To reproject, you’ll need to create an object of the full file paths of all the unprojected files, setup another subfolder to hold the reprojected tif’s,

# List the tif files in the folder

unproj.files<-list.files(path=paste0(my.path,'/unproj'),
                         pattern='.tif$', # regex for files that end in .tif
                         full.names = TRUE) 


#create a vector of new names

rast.names<-purrr::map(unproj.files,
                ~paste0('NLCD_Y',stringr::str_extract(.x,pattern='20\\d{2}'),'_proj'))

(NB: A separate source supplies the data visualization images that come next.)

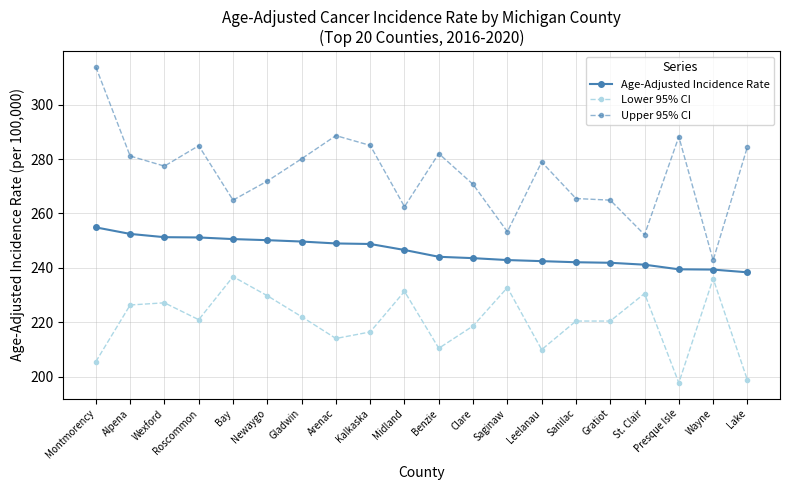

What position from the right is Kalkaska?

12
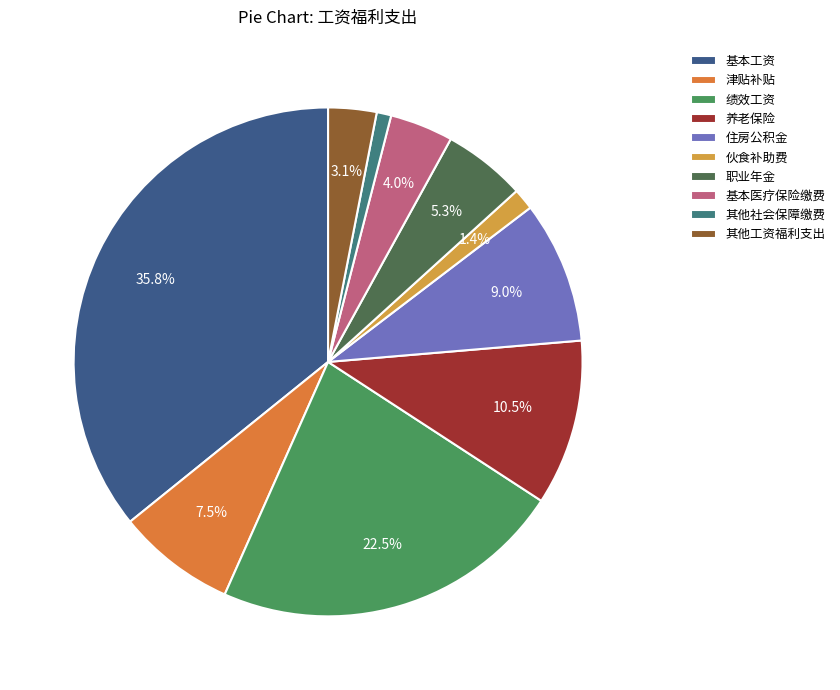

The 绩效工资 slice represents 22% of the pie. True or false?

True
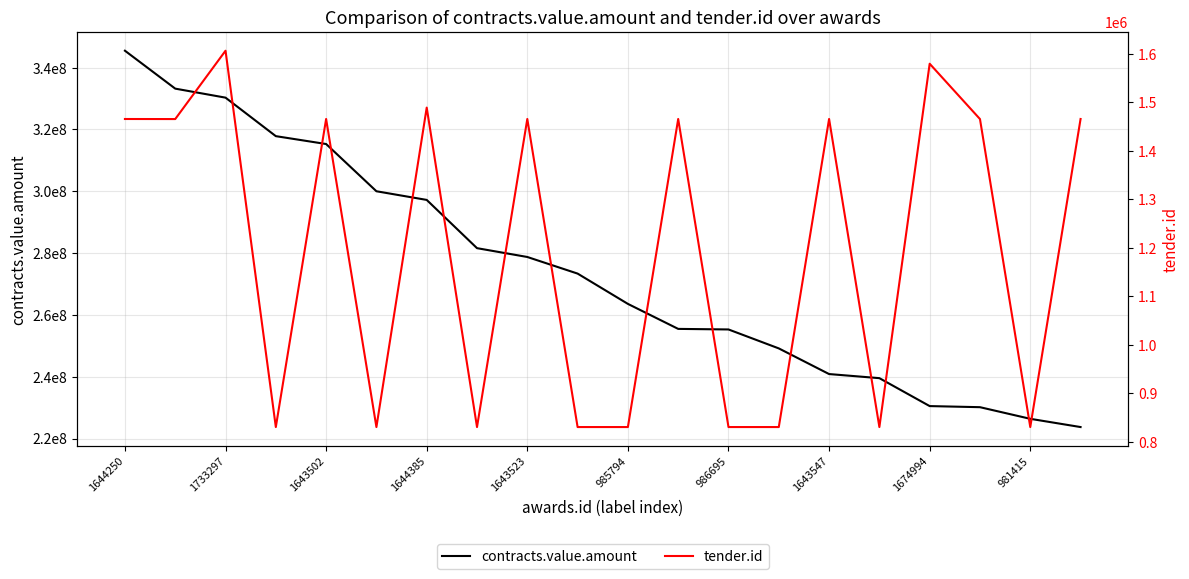

Is the value of contracts.value.amount at 1643547 greater than the value of tender.id at 1733297?

Yes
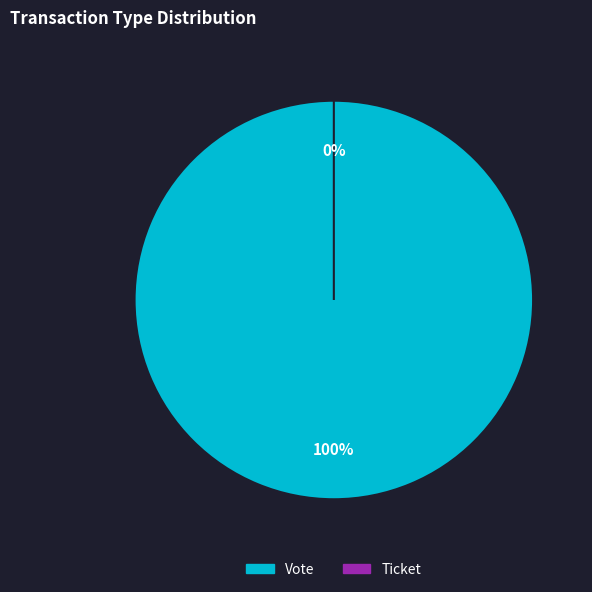

To the nearest percent, what is the average slice percentage?

50%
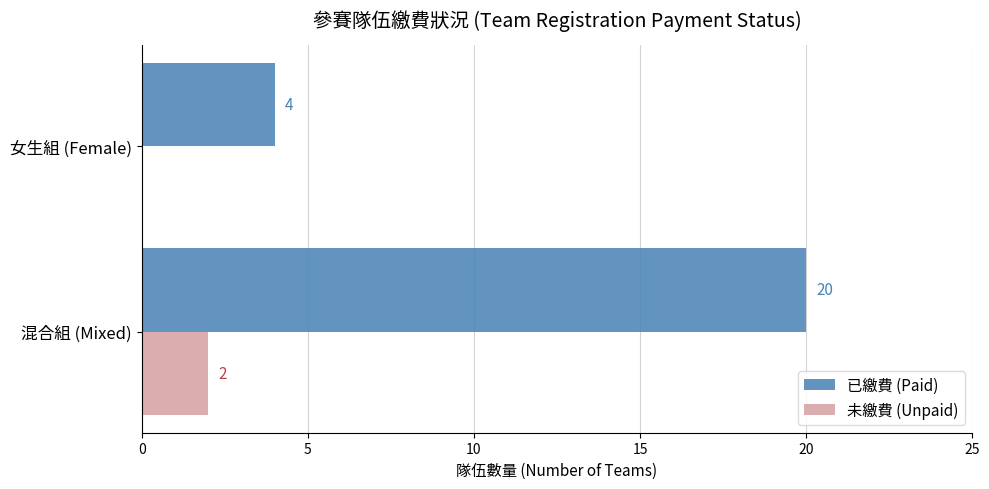

At which category is the sum across all series the highest?

混合組 (Mixed)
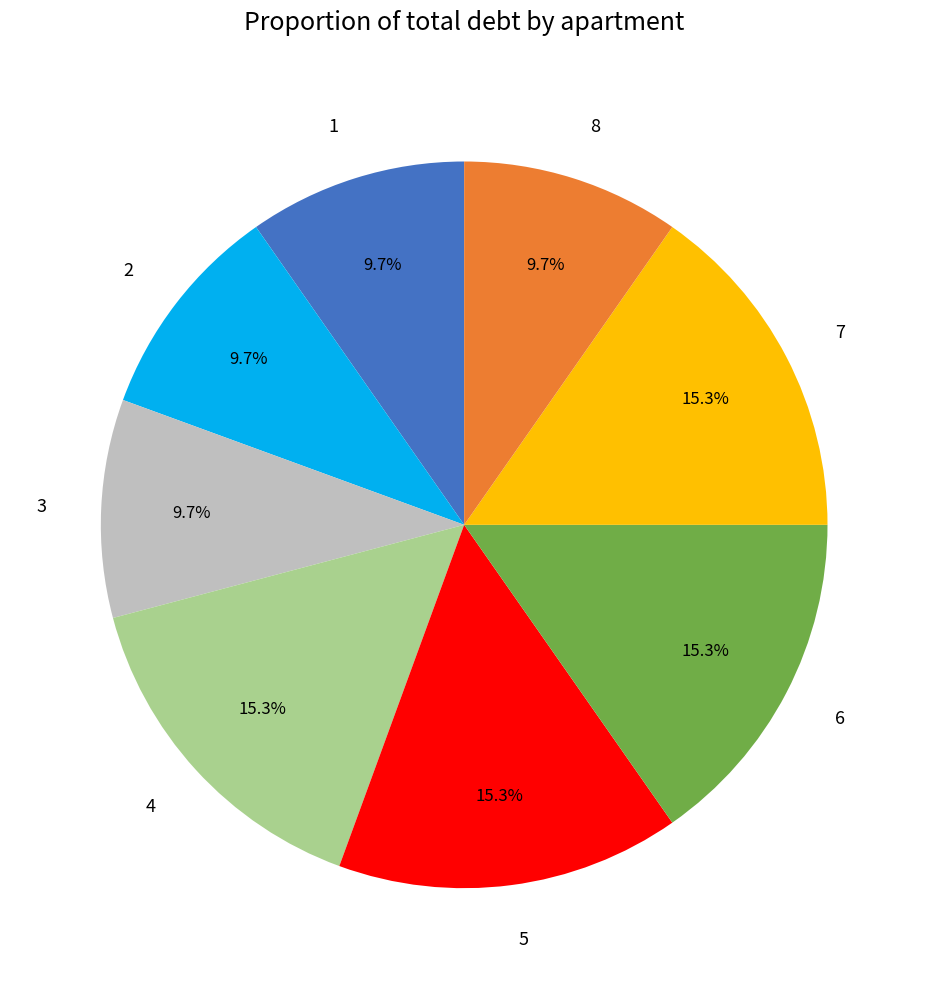

How many segments does this pie chart have?

8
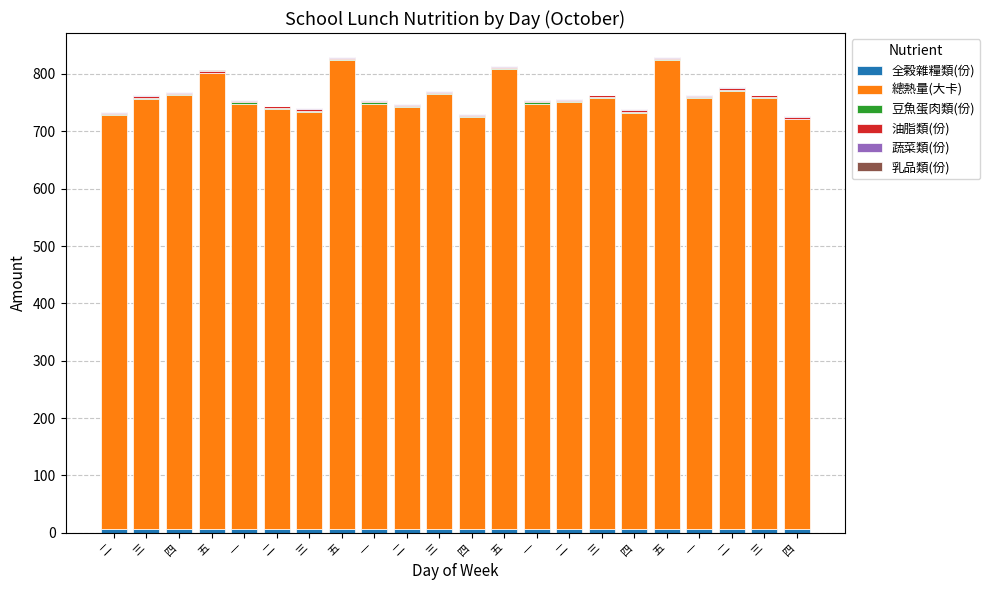

Are the bars horizontal?

No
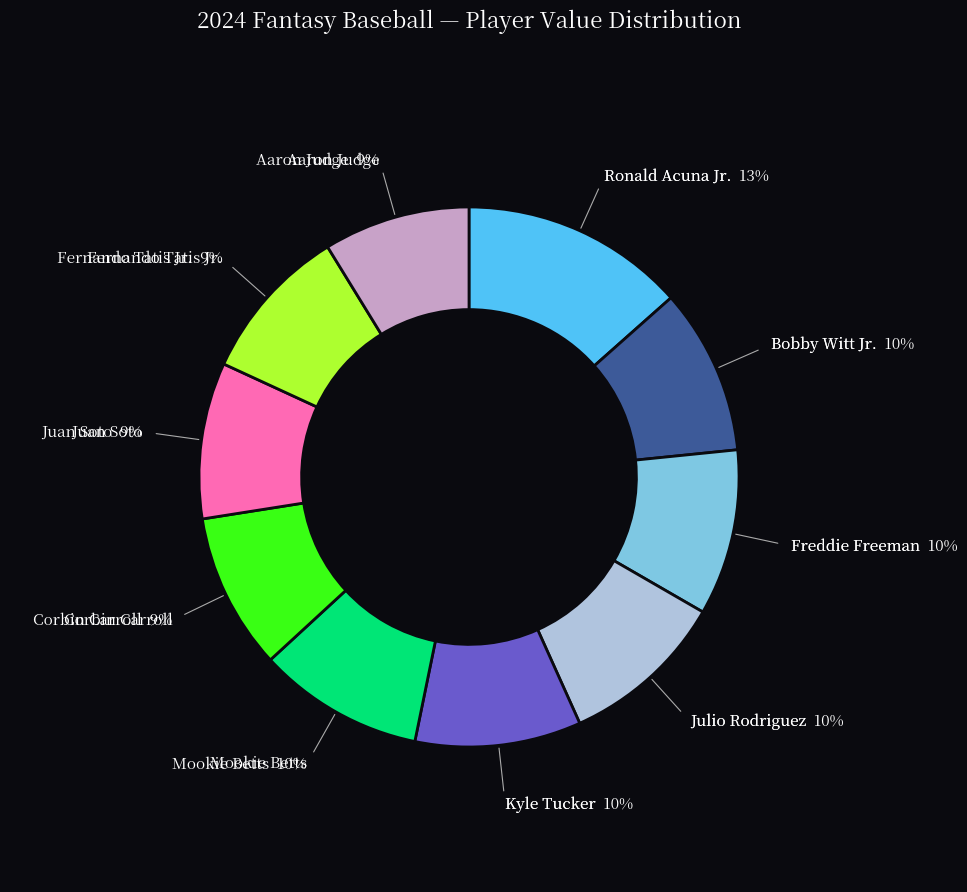

What is the largest slice in the pie chart?

Ronald Acuna Jr.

#tif file names will now look like 'NLCD_Y2010_proj.tif' after reprojections




dir.create('C:/Users/Lyonst/Desktop/NLCD/prj') # Create a directory to hold the projected files


 # write a function to take the list of unprojected files and names we'd like to have for the new projected files, and reproject, crop/mask and write them  

rast.fxn<-function(X,Y){
  
    terra::project(terra::rast(X),'EPSG:26915')->Z#NAD83 UTM15N code
    terra::mask(Z,terra::vect(MDCSpatialData::state.mo))->W # assign raster cells outside the state boundary an NA value
    terra::writeRaster(W,
                   filename=paste0(my.path,'/prj/',rast.names,'.tif'))
}

# use future to run these in parallel
future::plan("multisession",workers=3)
furrr::future_map2(unproj.files,rast.names,~rast.fxn(.x,.y))
# this takes approximately 10 minutes for 3 NLCD rasters for the state of MO


future::plan('sequential') # reset

You can stop here and delete all the entire …/unproj/ folder if you like. Alternatively, you can combine all the annual raster files into a multiband raster object. The advantage is you only have to read in one object to get all your rasters. The downside is it’s probably more efficient to process the data by creating lists of files and passing it to [purrr::map] as we have done above. Still…if you want to try…

my.rast<-list.files(path=paste0(my.path,'/prj'),
                         pattern='.tif$', # regex for files that end in .tif
                         full.names = TRUE) 

# read in multiple rasters

tmp<-terra::rast(my.rast)

terra::writeRaster(tmp,file=paste0(my.path,'/prj/all_nlcd.tif'))

There are additional functions in terra that help you process the bands together or separately. Note that the multiband raster only works if all the bands have the exact same spatial extent. So if you think you might want to crop or clip different years in different ways, it’s best to keep the individual years as separate files and objects, even if it is less efficient with memory.